Aufgabe:
Beantworte diese Fragen zum Text über die letzten Mammuts:
1. Bis wann überlebten Wollmammuts auf der Wrangell-Insel?
2. Vor wie vielen Jahren erlosch der Mammutbestand auf St. Paul?
3. An welcher Universität forscht das Team um Russell Graham?

Seitentext:
☆ ☆ ☆ ☆
Aussterben geschieht nur selten "auf einen Schlag", auch wenn sich das Klima drastisch ändert. Deshalb überdauerten auch einige abgelegene Mammutpopulationen das Ende der letzten Eiszeit, als die Erwärmung der nördlichen Breiten ihnen die Lebensgrundlage entzog und menschliche Jäger den schrumpfenden Beständen immer weiter nachstellten. Auf der russischen Wrangell-Insel etwa überlebten Wollmammuts bis vor etwa 4000 Jahren und damit in eine Zeit, in der schon Pyramiden errichtet wurden. Und auch auf der kleinen Insel St. Paul in der Beringstraße zwischen Sibirien und Alaska harrte eine kleine Zahl der Tiere über Jahrtausende aus, bis der Bestand doch vor etwa 5600 Jahren erlosch, wie eine Datierung durch Russell Graham und seinem Team von der Pennsylvania State University zeigt. Zugleich legen die Wissenschaftler eine These vor, was die letzten Überlebenden hier schließlich doch ausrottete – tausende Jahre nach dem Schicksal ihrer festländischen Artgenossen.
☆ ☆ ☆ ☆
Datensatzeinträge:
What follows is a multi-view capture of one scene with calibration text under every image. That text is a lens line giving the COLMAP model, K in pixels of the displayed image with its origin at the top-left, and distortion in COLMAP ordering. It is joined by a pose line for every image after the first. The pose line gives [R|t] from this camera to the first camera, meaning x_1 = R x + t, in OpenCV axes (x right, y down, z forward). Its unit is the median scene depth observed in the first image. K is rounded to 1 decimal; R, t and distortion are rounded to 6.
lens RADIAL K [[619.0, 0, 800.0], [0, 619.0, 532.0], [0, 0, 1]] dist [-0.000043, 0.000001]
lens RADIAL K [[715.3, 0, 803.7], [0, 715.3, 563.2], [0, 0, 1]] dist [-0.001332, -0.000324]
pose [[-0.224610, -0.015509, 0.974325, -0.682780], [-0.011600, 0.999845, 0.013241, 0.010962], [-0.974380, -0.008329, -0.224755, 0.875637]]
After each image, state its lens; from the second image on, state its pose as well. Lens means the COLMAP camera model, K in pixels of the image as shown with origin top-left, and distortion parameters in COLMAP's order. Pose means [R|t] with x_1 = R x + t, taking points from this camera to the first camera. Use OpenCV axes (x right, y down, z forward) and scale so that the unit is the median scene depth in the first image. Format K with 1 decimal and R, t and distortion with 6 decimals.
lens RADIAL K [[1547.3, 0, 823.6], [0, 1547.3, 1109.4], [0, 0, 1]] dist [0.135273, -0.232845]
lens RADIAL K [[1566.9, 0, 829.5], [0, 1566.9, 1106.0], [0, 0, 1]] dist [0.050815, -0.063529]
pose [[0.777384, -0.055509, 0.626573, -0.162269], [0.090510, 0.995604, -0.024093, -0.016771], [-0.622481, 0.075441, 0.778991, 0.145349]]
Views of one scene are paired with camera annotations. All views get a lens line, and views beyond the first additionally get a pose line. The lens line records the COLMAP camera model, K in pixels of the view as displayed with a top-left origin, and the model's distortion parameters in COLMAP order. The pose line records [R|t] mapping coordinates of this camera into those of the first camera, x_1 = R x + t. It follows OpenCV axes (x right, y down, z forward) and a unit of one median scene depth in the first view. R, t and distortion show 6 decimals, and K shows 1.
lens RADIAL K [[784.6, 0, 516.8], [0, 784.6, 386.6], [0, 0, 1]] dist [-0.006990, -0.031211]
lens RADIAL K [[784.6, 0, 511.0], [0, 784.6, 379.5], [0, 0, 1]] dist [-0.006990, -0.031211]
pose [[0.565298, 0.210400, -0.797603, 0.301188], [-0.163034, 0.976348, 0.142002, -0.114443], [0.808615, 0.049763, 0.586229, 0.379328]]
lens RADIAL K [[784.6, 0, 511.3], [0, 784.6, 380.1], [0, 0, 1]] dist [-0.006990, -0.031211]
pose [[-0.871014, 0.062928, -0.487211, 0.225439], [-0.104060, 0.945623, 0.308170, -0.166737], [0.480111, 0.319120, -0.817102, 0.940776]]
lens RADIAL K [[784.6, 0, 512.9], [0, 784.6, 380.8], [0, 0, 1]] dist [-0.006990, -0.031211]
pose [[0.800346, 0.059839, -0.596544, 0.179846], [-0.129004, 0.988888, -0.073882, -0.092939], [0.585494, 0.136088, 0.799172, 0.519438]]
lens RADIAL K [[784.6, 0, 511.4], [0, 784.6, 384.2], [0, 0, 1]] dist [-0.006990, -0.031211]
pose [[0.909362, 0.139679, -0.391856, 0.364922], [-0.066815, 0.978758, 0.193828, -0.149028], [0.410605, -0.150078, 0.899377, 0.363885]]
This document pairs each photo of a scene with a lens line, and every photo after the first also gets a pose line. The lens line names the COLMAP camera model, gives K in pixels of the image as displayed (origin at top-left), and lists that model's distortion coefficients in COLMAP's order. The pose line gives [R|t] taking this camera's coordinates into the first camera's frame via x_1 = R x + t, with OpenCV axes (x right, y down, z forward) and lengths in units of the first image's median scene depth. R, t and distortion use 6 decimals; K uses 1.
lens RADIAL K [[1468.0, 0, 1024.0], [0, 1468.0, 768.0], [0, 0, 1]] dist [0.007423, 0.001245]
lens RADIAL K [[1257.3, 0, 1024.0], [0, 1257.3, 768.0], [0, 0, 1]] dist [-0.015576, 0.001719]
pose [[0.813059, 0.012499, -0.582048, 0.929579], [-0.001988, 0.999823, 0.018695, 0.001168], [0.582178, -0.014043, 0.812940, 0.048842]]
☆ ☆ ☆ ☆
Antwort:
1. Bis vor etwa 4000 Jahren.
2. Vor etwa 5600 Jahren.
3. An der Pennsylvania State University.